“A Julian Assange è stato concesso di appellarsi contro l’estradizione negli Stati Uniti. Dopo aver trascorso quasi cinque anni nella prigione più sicura del Regno Unito, il giornalista continuerà la sua lunga detenzione separato dalla sua famiglia per aver rivelato crimini di guerra”. Così WikiLeaks ha annunciato su X la decisione dell’Alta corte britannica per il giornalista, che per il momento non sarà estradato ma che rimane comunque in carcere. Se il Governo statunitense fornirà le rassicurazioni richieste, tuttavia, l’estradizione potrebbe avvenire a breve.
È stato dunque concesso un nuovo appello, ma “limitato” ad alcuni punti, per Assange.

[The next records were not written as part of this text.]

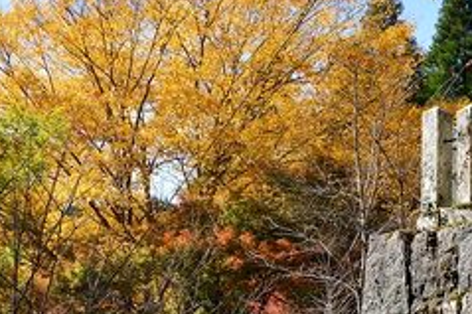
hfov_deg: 23.0
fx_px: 1140
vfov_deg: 15.6
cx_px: 79
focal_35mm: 87
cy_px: 248
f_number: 6.3
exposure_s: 1/160
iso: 100
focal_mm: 32
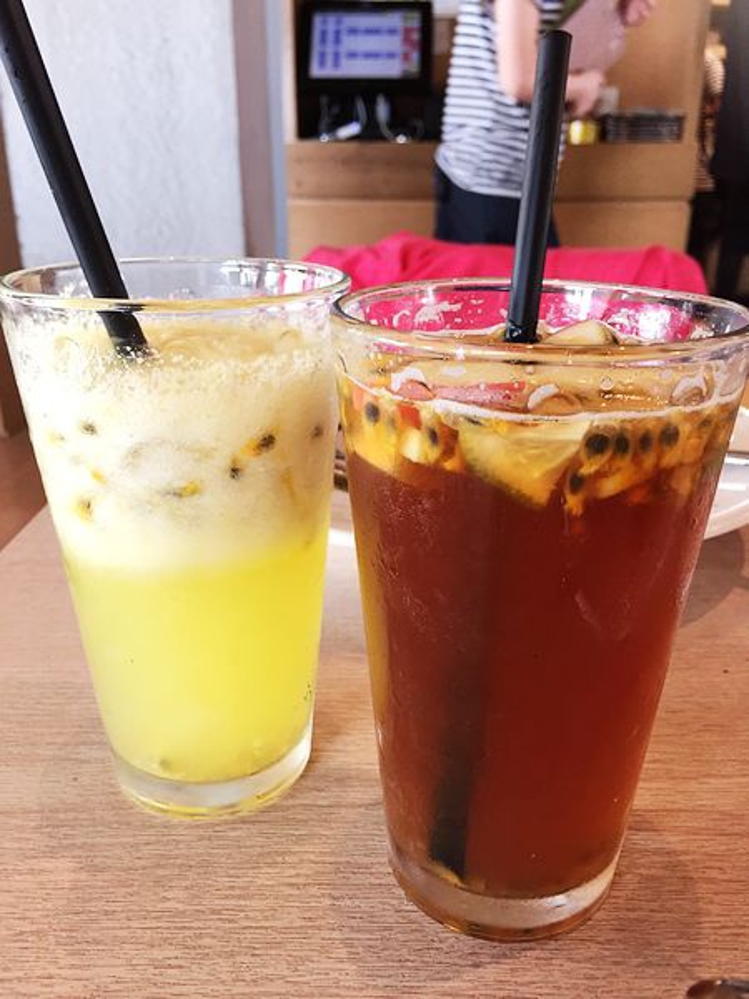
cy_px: 500
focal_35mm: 29
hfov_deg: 48.2
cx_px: 374
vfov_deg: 61.7
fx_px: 837
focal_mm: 4.15
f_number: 2.2
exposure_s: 1/30
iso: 100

Dopo oltre un mese dall’udienza finale del 20 e 21 febbraio, i giudici hanno deciso di non procedere con l’immediata estradizione e hanno dato al Governo statunitense tre settimane per fornire ulteriori rassicurazioni sul fatto che il giornalista potrà appellarsi al primo emendamento della Costituzione statunitense (che garantisce libertà di parola e stampa), che non sarà pregiudicato al processo a causa della sua nazionalità e non sarà applicata la pena di morte.
Il caso è aggiornato al 20 maggio: prosegue intanto la lunga e illegittima detenzione di un uomo da anni in carcerazione preventiva senza aver commesso alcun reato e, con lui, di tutta la libertà di stampa.
Pochi giorni fa si era inoltre aperto uno spiraglio dal fronte americano: secondo il Wall Street Journal, l’amministrazione Biden sta valutando un possibile patteggiamento che permetterebbe ad Assange di lasciare la prigione di Belmarsh.
“Ora che le elezioni presidenziali incombono, Biden sembra voglia provare a prendere le distanze: forse per non finire nella storia come il presidente democratico che, a braccetto con il repubblicano Trump, ha mandato in galera un giornalista per la prima volta nella storia degli Stati Uniti?” è stato il commento di Stefania Maurizi su Il fatto quotidiano.
In realtà, nulla di certo nemmeno da questo punto di vista. Si tratterebbe di un’accusa meno grave, cioè la cattiva gestione di informazioni riservate: anche in questo caso, però, il giornalista dovrebbe riconoscere la propria responsabilità per reati che non ha commesso.